### [WHAT TO DO]
Leaving out every line before the one with "184 275 19.42", write out the rest of the records below exactly.

============

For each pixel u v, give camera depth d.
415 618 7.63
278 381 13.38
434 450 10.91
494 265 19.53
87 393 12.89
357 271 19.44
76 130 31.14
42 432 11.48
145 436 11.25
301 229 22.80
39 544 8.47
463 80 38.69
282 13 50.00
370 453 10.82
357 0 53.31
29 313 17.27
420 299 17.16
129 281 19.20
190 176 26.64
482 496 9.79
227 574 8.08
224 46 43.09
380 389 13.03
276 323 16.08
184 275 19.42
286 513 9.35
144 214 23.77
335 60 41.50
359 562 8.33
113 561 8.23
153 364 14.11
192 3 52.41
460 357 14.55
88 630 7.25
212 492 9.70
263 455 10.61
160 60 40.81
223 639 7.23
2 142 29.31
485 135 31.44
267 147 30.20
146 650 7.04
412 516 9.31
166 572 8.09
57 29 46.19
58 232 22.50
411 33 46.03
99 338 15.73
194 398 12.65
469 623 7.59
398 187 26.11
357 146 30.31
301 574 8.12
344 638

============

### [SOLUTION TO THIS EXERCISE]
184 275 19.42
286 513 9.35
144 214 23.77
335 60 41.50
359 562 8.33
113 561 8.23
153 364 14.11
192 3 52.41
460 357 14.55
88 630 7.25
212 492 9.70
263 455 10.61
160 60 40.81
223 639 7.23
2 142 29.31
485 135 31.44
267 147 30.20
146 650 7.04
412 516 9.31
166 572 8.09
57 29 46.19
58 232 22.50
411 33 46.03
99 338 15.73
194 398 12.65
469 623 7.59
398 187 26.11
357 146 30.31
301 574 8.12
344 638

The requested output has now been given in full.